Employer group calls for more tax breaks, workforce upskilling schemes for Budget 2025
70% of employers support initiatives on reskilling and upskilling.
More tax breaks, enhanced workforce reskilling, and measures to manage extended parental leave are key priorities in the Singapore National Employers Federation’s (SNEF) recommendations for Budget 2025.
SNEF said the proposals are aligned with the broader national objectives of raising productivity, upskilling our employees and building a complementary foreign workforce that can address both the immediate and longer-term business challenges and the overall economy.
In a poll conducted by the group in October, over 70% of employers support initiatives on workforce reskilling and upskilling. SNEF said they recommend more funding through the SkillsFuture Enterprise Credit (SFEC) or an equivalent scheme and increased Absentee Payroll Funding to help offset the costs borne by employers for training.
In line with the National AI Strategy 2.0 (NAIS 2.0) to empower businesses to use AI, SNEF also suggests greater subsidies for AI-related training under the SkillsFuture Series (Digital Economy).
SNEF also stressed that there is a need for the government to support employers in developing and realising the potential of their senior workforce by extending the Senior Employment Credit (SEC) beyond 2025 and introducing a new multigenerational grant to support succession planning, leadership renewal and fostering of cross-generational collaboration within the workplace.

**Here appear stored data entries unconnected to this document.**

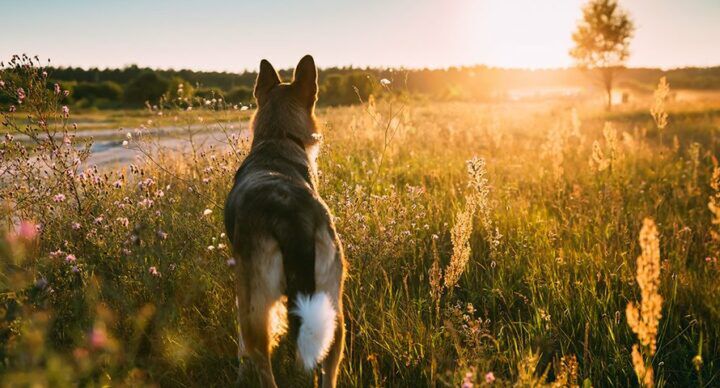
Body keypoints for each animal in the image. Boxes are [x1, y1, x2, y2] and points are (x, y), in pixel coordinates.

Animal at [225, 55, 348, 388]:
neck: (278, 138)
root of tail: (294, 220)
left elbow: (240, 347)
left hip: (256, 310)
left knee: (261, 360)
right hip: (332, 312)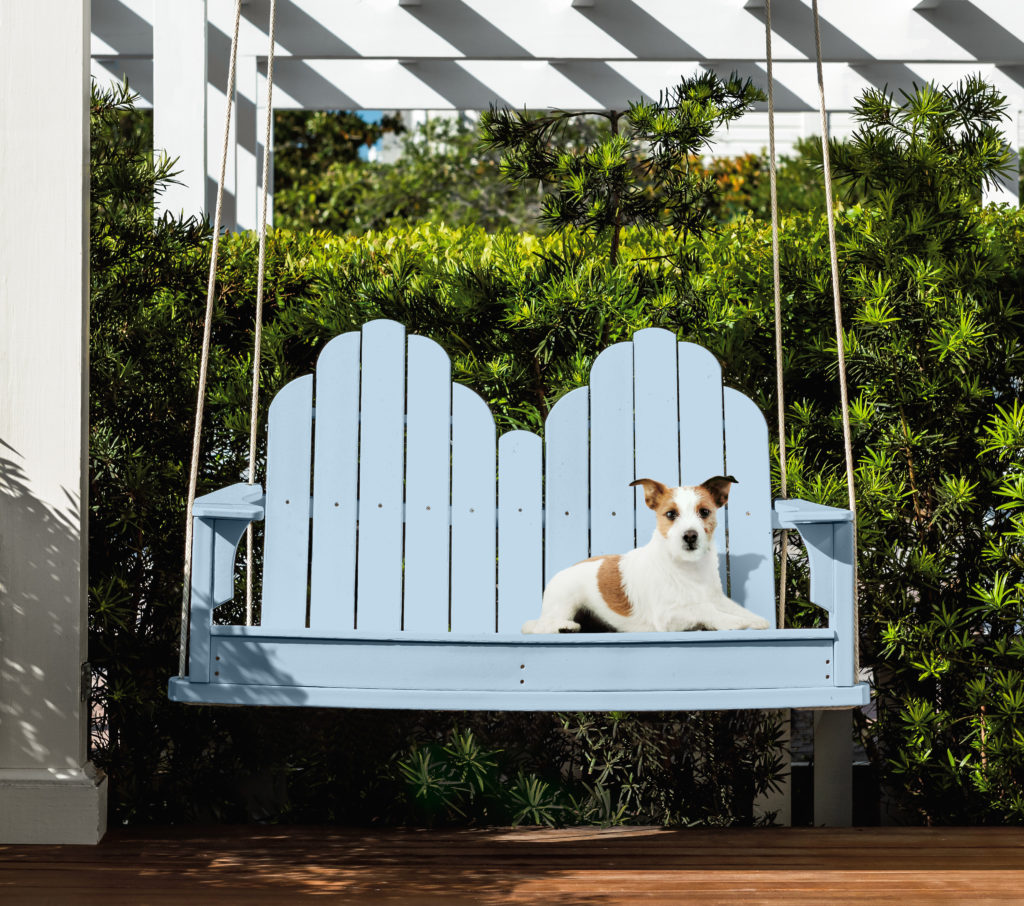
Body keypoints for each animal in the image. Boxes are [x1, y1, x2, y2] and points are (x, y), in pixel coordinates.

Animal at [528, 477, 770, 634]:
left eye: (704, 512)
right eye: (670, 514)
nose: (690, 536)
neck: (687, 568)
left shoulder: (715, 597)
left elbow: (731, 607)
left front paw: (754, 620)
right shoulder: (667, 616)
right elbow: (704, 608)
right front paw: (734, 622)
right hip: (565, 602)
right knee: (536, 625)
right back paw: (565, 627)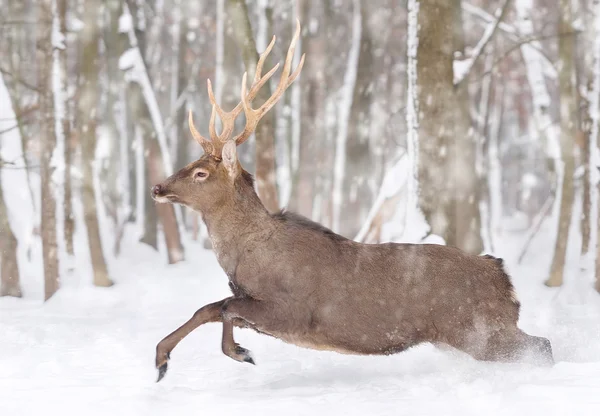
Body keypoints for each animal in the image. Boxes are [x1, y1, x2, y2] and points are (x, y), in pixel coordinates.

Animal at [151, 21, 552, 382]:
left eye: (201, 173)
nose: (157, 188)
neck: (247, 257)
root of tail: (502, 276)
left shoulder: (292, 310)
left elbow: (226, 308)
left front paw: (239, 352)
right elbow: (211, 308)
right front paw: (161, 359)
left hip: (479, 330)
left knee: (542, 345)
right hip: (463, 334)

SNEF also cautioned that while it supports the Government’s efforts to uplift Lower-Wage Workers (LWWs) through initiatives like the Progressive Wage Model (PWM) and the recent increase in the Local Qualifying Salary (LQS), sustainable wage growth must be underpinned by productivity improvements. To achieve this, SNEF recommends extending and enhancing the Progressive Wage Credit Scheme (PWCS) beyond 2026 to help offset the cost impact of PWM and LQS, enabling productivity gains to align with mandated wage increases.

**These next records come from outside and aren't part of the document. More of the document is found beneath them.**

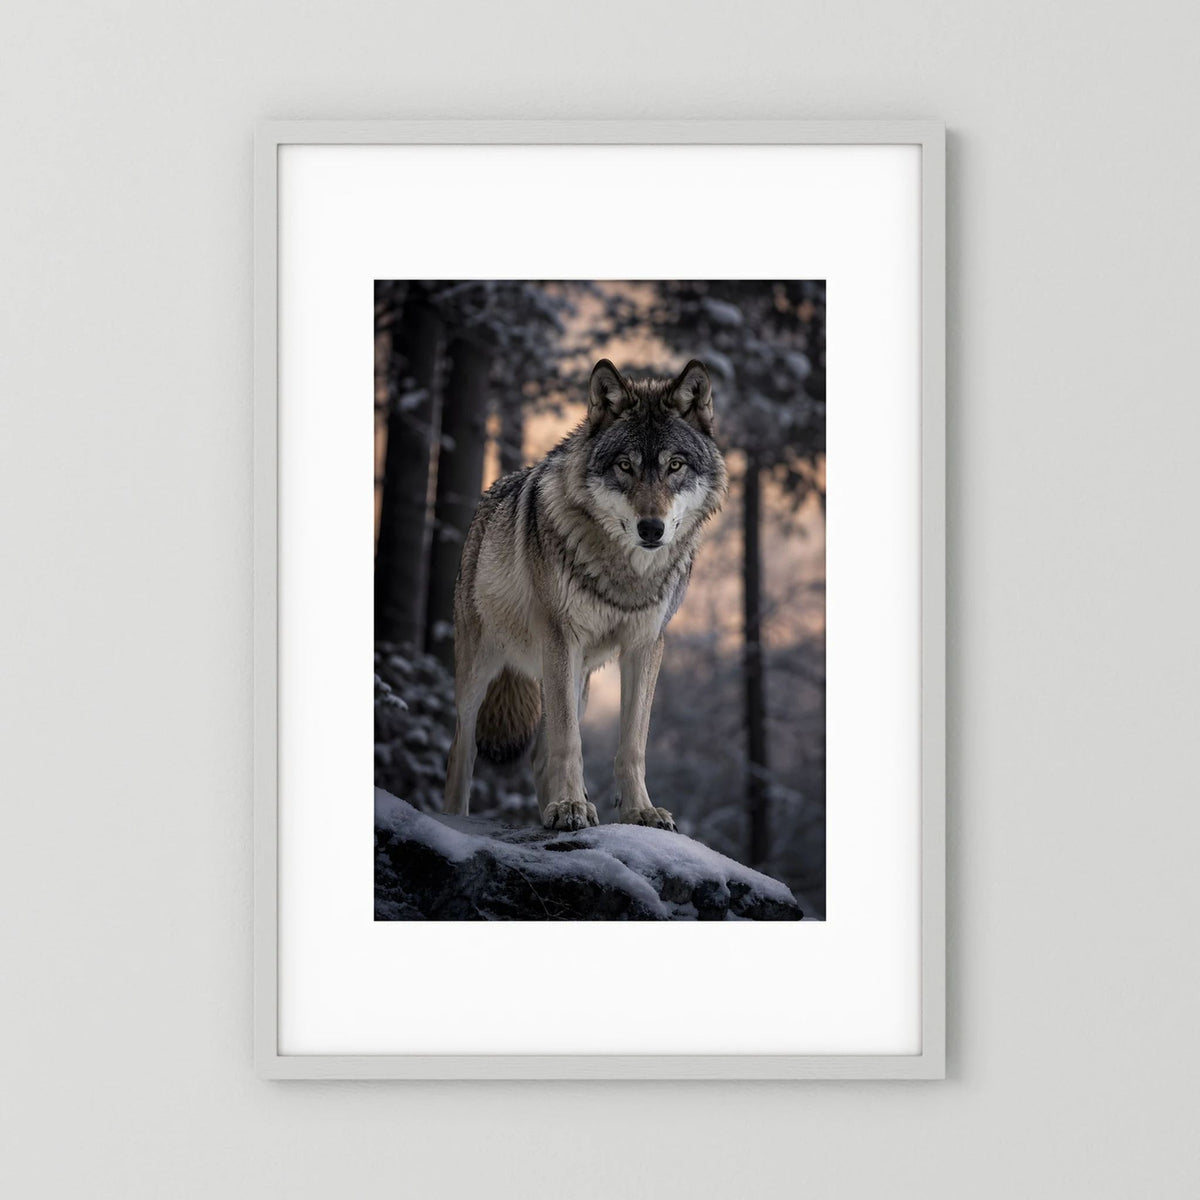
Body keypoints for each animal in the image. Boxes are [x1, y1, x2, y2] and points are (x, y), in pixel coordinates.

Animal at [444, 358, 728, 832]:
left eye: (675, 465)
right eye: (625, 466)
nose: (651, 528)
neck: (625, 573)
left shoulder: (646, 645)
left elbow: (632, 744)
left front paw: (640, 811)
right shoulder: (562, 638)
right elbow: (570, 743)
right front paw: (570, 806)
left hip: (578, 681)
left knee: (539, 756)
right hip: (483, 671)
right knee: (461, 750)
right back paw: (459, 818)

SNEF also recommends offering financial subsidies to help offset these costs, as well as a monthly allowance for employees who take on additional responsibilities during colleagues’ leave. Temporary flexibility in work pass approvals could also help businesses address manpower gaps and meet project deadlines without disruption.

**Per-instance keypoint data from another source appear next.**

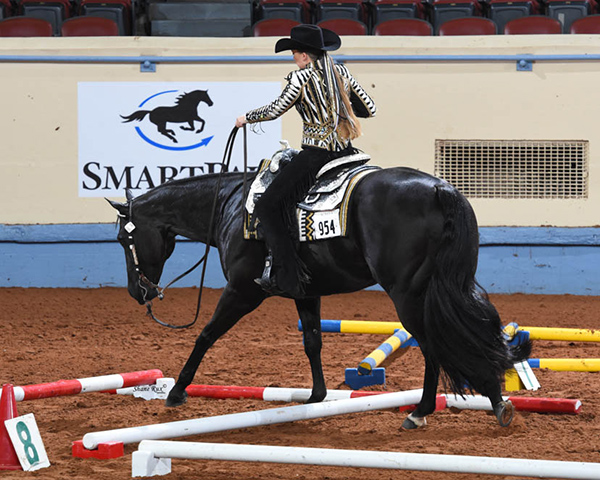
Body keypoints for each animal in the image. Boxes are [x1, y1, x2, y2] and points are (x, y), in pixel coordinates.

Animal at [108, 164, 528, 428]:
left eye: (124, 239)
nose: (137, 292)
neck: (231, 206)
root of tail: (441, 189)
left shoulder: (242, 291)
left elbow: (206, 335)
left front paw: (177, 391)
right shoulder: (305, 292)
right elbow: (312, 341)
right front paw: (315, 397)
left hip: (408, 295)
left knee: (434, 345)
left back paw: (423, 410)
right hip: (447, 287)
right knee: (472, 330)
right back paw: (494, 399)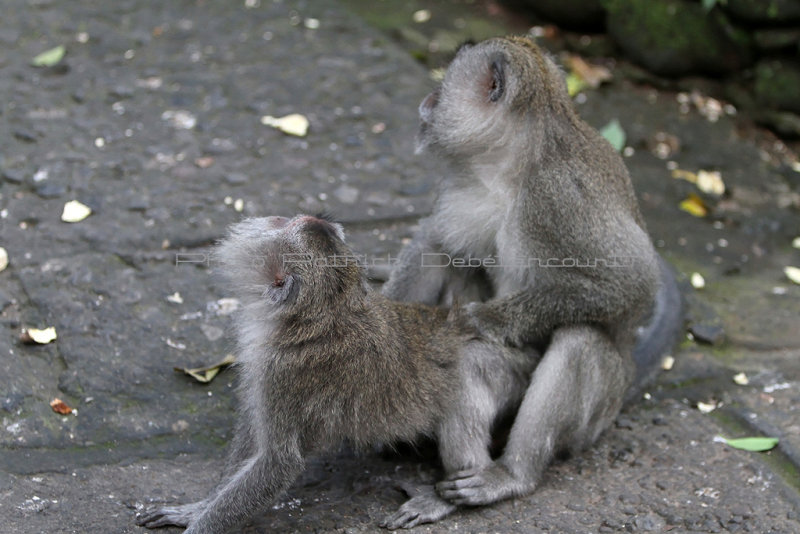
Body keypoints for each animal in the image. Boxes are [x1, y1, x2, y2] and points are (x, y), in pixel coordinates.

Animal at [138, 216, 536, 532]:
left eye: (283, 222)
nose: (315, 216)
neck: (321, 318)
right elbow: (253, 435)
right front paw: (196, 509)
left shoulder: (282, 373)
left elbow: (278, 462)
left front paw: (201, 522)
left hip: (506, 368)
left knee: (468, 371)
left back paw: (457, 492)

Building on these concerns, SNEF also highlighted potential operational challenges for businesses, particularly SMEs, with the introduction of 10 weeks of Shared Parental Leave and 2 weeks of mandated Paternity Leave from April 2025. Whilst the Government will cover the additional leave provisions, businesses may still face higher overheads from hiring temporary replacements.
To ease this burden, SNEF recommends financial subsidies to offset these costs and a monthly allowance for employees taking on extra responsibilities during colleagues’ leave. Furthermore, temporary flexibility in work pass approvals could help businesses manage manpower gaps and ensure project deadlines are met without disruption.
“Our Budget 2025 recommendations aim to ease financial pressures as businesses face rising costs and evolving workforce needs. In response to SNEF’s feedback on the impact of increased parental leave amid the tight manpower situation, we appreciate the Government’s decision to phase in the changes over two years, which will help alleviate operational challenges, especially for SMEs. We welcome the enhancements to the PWCS which will provide significant relief to employers facing rising cost pressures. We remain committed to collaborating with our tripartite partners to ensure Singapore’s economic resilience, business competitiveness, and inclusive workplaces for all,” Tan Hee Teck, President of SNEF said.
The government recently released an update inviting the public to share their views for the upcoming Budget 2025.